Muchos años más tarde me he encontrado con Lynch en un libro muy curioso que se lo recomiendo para conocer mejor al artista que fue y para ser más creativos: Atrapa al pez dorado. Las ideas son como peces, decía Lynch. Tener una buena idea es atrapar ese pez dorado. Y ese pez, como los peces más gordos, es decir, las mejores ideas, no viven en la superficie, si no a gran profundidad, y a ella llegaba Lynch con la caña de pescar de la meditación trascendental que descubrió un día y practicó durante muchos años hasta el punto de que hay una Fundación dedicada a ello que lleva su nombre. Un creador necesita estar bien para fluir, afirmaba, depresivo o triste no se escribe nada. Leerle me consuela, cuando estoy pasando un mal momento no soy capaz de escribir ni una línea buena, a veces ni siquiera la tecleo. Fue aquí donde me enteré de que él era pintor, a través de esta disciplina llegó al cine. Un día, mientras estaba pintando un cuadro de un jardín por la noche, pensó que el cine podía servir para dar movimiento a la pintura, esculpió una pantalla gigante y proyectó una película de animación, Six men gettig sick, le costó una fortuna, cuenta, doscientos dólares. Pensó que ese sería todo el cine que iba a hacer en su vida. Menos mal que se equivocó. Y que dejó Filadelfia y se enamoró de la luz de Los Ángeles. A lo mejor, los que la hemos visitado una vez solo vimos las serpientes de tráfico, los estudios de cine o el observatorio Griffit donde de nuevo James Dean tiene aquella pelea a navaja bajo los atentos ojos de Natalie Wood en Rebelde sin causa; pero Lynch decía que la luz de L.A inspira y vigoriza y que le hacía sentir que todo es posible. Parece bueno vivir en un lugar con una luz así, no vas a sentirte como Superman, pero te sube el ánimo y además huele a jazmín por la noche, añade. Si algún día regreso a L.A no la voy a percibir igual.

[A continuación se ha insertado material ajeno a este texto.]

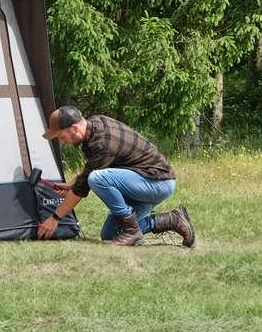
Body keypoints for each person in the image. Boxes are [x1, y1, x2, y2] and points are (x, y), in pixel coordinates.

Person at [35, 106, 195, 247]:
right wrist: (72, 183)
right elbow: (92, 166)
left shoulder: (102, 142)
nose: (62, 142)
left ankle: (132, 231)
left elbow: (82, 189)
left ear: (75, 128)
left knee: (96, 179)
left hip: (156, 183)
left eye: (62, 137)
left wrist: (55, 218)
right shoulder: (95, 124)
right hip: (143, 181)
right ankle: (172, 220)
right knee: (110, 236)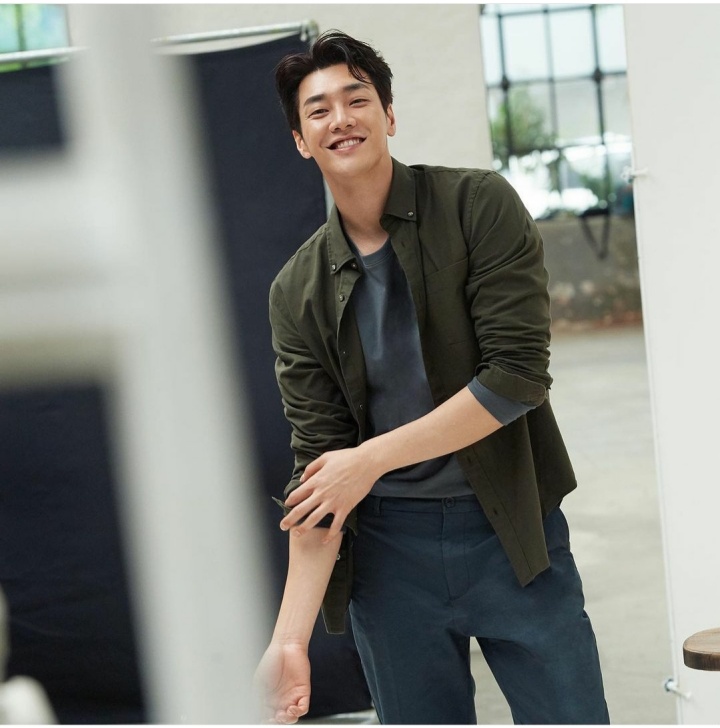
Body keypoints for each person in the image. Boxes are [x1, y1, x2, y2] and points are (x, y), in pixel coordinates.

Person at [255, 29, 610, 725]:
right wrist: (288, 640)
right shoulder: (295, 290)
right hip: (388, 557)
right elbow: (321, 471)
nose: (340, 118)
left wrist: (369, 460)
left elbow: (515, 376)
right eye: (318, 110)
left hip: (511, 528)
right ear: (300, 140)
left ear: (389, 115)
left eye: (357, 99)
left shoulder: (478, 205)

La manera de narrar de Lynch no buscaba darnos respuestas; al contrario, nos hacía preguntas que nunca terminábamos de contestarnos. Pero él lo tenía muy claro. AL final de su libro da unos consejos para los creativos: se fiel a ti mismo, que resuene tú voz sin que nadie la manipule. Medita, crece en felicidad y en intuición. Muchos crecimos con su cine. Le llevamos dentro y, aunque es su voz, le hicimos también nuestro.